(SUPPLIED DATA Opens)

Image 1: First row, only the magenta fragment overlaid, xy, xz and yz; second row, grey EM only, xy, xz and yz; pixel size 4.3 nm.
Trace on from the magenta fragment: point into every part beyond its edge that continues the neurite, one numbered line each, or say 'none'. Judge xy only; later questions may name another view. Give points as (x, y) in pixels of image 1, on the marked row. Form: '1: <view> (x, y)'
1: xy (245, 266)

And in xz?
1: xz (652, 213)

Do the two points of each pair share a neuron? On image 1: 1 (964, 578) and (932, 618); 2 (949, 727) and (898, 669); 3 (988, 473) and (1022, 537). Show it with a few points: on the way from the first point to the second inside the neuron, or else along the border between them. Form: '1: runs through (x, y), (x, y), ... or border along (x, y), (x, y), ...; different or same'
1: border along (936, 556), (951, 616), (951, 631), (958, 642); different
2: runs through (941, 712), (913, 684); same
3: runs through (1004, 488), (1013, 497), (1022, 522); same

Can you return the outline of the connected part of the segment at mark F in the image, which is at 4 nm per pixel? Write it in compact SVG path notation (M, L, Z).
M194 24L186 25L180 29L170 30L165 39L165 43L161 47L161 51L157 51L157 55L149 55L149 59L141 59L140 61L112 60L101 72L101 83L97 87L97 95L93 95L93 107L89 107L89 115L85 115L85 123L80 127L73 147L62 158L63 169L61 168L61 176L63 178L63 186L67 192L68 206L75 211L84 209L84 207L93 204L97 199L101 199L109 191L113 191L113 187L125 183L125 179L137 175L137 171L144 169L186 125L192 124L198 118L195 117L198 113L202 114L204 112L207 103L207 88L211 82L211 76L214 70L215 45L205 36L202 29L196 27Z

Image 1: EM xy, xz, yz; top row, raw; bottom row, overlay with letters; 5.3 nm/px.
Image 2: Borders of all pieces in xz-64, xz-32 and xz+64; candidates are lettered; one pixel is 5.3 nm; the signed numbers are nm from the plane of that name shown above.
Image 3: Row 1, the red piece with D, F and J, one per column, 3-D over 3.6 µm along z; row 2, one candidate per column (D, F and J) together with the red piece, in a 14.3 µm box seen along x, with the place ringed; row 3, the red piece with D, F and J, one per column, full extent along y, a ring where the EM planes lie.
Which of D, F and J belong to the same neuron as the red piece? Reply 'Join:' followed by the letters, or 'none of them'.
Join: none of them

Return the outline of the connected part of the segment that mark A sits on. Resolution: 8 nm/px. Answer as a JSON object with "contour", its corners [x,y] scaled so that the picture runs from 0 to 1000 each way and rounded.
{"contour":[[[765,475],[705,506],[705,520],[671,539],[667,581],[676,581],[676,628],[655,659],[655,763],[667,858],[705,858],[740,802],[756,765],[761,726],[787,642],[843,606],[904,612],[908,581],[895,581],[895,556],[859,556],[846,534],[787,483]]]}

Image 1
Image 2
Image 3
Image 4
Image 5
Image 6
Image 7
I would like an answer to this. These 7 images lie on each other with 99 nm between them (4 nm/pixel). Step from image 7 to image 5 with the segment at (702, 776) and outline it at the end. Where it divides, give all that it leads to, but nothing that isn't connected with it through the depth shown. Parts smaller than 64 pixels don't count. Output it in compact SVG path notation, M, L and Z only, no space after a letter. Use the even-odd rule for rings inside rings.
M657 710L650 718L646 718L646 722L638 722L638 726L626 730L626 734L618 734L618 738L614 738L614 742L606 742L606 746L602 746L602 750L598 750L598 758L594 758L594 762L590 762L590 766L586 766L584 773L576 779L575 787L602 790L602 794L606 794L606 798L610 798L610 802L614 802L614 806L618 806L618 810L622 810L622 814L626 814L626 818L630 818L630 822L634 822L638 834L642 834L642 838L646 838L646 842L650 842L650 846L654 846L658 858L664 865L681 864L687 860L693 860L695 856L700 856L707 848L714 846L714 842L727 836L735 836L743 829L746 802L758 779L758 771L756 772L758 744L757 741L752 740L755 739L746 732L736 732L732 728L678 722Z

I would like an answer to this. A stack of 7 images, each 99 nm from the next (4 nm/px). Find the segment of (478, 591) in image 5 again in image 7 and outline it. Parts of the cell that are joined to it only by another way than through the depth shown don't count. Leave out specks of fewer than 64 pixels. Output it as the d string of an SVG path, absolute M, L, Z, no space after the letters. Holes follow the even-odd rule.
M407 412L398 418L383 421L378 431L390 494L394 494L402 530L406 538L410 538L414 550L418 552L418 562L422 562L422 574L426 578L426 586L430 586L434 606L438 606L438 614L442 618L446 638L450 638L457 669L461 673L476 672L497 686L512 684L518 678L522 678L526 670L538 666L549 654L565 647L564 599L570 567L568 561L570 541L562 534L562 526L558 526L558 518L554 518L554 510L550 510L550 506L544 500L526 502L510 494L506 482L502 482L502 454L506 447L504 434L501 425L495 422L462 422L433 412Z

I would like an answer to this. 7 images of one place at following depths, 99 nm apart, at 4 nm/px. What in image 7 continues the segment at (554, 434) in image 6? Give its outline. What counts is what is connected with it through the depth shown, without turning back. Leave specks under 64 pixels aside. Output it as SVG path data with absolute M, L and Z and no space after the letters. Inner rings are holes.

(SUPPLIED DATA Closes)

__THE TASK__:
Every entry above should be transcribed exactly and in full.

__EXERCISE ANSWER__:
Image 1: First row, only the magenta fragment overlaid, xy, xz and yz; second row, grey EM only, xy, xz and yz; pixel size 4.3 nm.
Trace on from the magenta fragment: point into every part beyond its edge that continues the neurite, one numbered line each, or say 'none'. Judge xy only; later questions may name another view. Give points as (x, y) in pixels of image 1, on the marked row. Form: '1: <view> (x, y)'
1: xy (245, 266)

And in xz?
1: xz (652, 213)

Do the two points of each pair share a neuron? On image 1: 1 (964, 578) and (932, 618); 2 (949, 727) and (898, 669); 3 (988, 473) and (1022, 537). Show it with a few points: on the way from the first point to the second inside the neuron, or else along the border between them. Form: '1: runs through (x, y), (x, y), ... or border along (x, y), (x, y), ...; different or same'
1: border along (936, 556), (951, 616), (951, 631), (958, 642); different
2: runs through (941, 712), (913, 684); same
3: runs through (1004, 488), (1013, 497), (1022, 522); same

Can you return the outline of the connected part of the segment at mark F in the image, which is at 4 nm per pixel? Write it in compact SVG path notation (M, L, Z).
M194 24L186 25L180 29L170 30L165 39L165 43L161 47L161 51L157 51L157 55L149 55L149 59L141 59L140 61L112 60L101 72L101 83L97 87L97 95L93 95L93 107L89 107L89 115L85 115L85 123L80 127L73 147L62 158L63 169L61 168L61 176L63 178L63 186L67 192L68 206L75 211L84 209L84 207L93 204L97 199L101 199L109 191L113 191L113 187L125 183L125 179L137 175L137 171L144 169L186 125L192 124L198 118L195 117L198 113L202 114L204 112L207 103L207 88L211 82L211 76L214 70L215 45L205 36L202 29L196 27Z

Image 1: EM xy, xz, yz; top row, raw; bottom row, overlay with letters; 5.3 nm/px.
Image 2: Borders of all pieces in xz-64, xz-32 and xz+64; candidates are lettered; one pixel is 5.3 nm; the signed numbers are nm from the plane of that name shown above.
Image 3: Row 1, the red piece with D, F and J, one per column, 3-D over 3.6 µm along z; row 2, one candidate per column (D, F and J) together with the red piece, in a 14.3 µm box seen along x, with the place ringed; row 3, the red piece with D, F and J, one per column, full extent along y, a ring where the EM planes lie.
Which of D, F and J belong to the same neuron as the red piece? Reply 'Join:' followed by the letters, or 'none of them'.
Join: none of them

Return the outline of the connected part of the segment that mark A sits on. Resolution: 8 nm/px. Answer as a JSON object with "contour", its corners [x,y] scaled so that the picture runs from 0 to 1000 each way and rounded.
{"contour":[[[765,475],[705,506],[705,520],[671,539],[667,581],[676,581],[676,628],[655,659],[655,763],[667,858],[705,858],[740,802],[756,765],[761,726],[787,642],[843,606],[904,612],[908,581],[895,581],[895,556],[859,556],[846,534],[787,483]]]}

Image 1
Image 2
Image 3
Image 4
Image 5
Image 6
Image 7
I would like an answer to this. These 7 images lie on each other with 99 nm between them (4 nm/pixel). Step from image 7 to image 5 with the segment at (702, 776) and outline it at the end. Where it divides, give all that it leads to, but nothing that isn't connected with it through the depth shown. Parts smaller than 64 pixels don't count. Output it in compact SVG path notation, M, L and Z only, no space after a letter. Use the even-odd rule for rings inside rings.
M657 710L650 718L646 718L646 722L638 722L638 726L626 730L626 734L618 734L618 738L614 738L614 742L606 742L606 746L602 746L602 750L598 750L598 758L594 758L594 762L590 762L590 766L586 766L584 773L576 779L575 787L602 790L602 794L606 794L606 798L610 798L610 802L614 802L614 806L618 806L618 810L622 810L622 814L626 814L626 818L630 818L630 822L634 822L638 834L642 834L642 838L646 838L646 842L650 842L650 846L654 846L658 858L664 865L681 864L687 860L693 860L695 856L700 856L707 848L714 846L714 842L727 836L735 836L743 829L746 802L758 779L758 771L756 772L758 744L757 741L752 740L755 739L746 732L736 732L732 728L678 722Z

I would like an answer to this. A stack of 7 images, each 99 nm from the next (4 nm/px). Find the segment of (478, 591) in image 5 again in image 7 and outline it. Parts of the cell that are joined to it only by another way than through the depth shown don't count. Leave out specks of fewer than 64 pixels. Output it as the d string of an SVG path, absolute M, L, Z, no space after the letters. Holes follow the even-odd rule.
M407 412L398 418L383 421L378 431L390 494L394 494L402 530L406 538L410 538L414 550L418 552L418 562L422 562L422 574L426 578L426 586L430 586L434 606L438 606L438 614L442 618L446 638L450 638L457 669L461 673L476 672L497 686L512 684L518 678L522 678L526 670L538 666L549 654L565 647L564 599L570 567L568 561L570 541L562 534L562 526L558 526L558 518L554 518L554 510L550 510L550 506L544 500L526 502L510 494L506 482L502 482L502 454L506 447L504 434L501 425L495 422L462 422L433 412Z

I would like an answer to this. 7 images of one place at following depths, 99 nm apart, at 4 nm/px. What in image 7 continues the segment at (554, 434) in image 6? Give its outline. What counts is what is connected with it through the depth shown, without turning back. Leave specks under 64 pixels aside. Output it as SVG path data with absolute M, L and Z and no space after the letters. Inner rings are holes.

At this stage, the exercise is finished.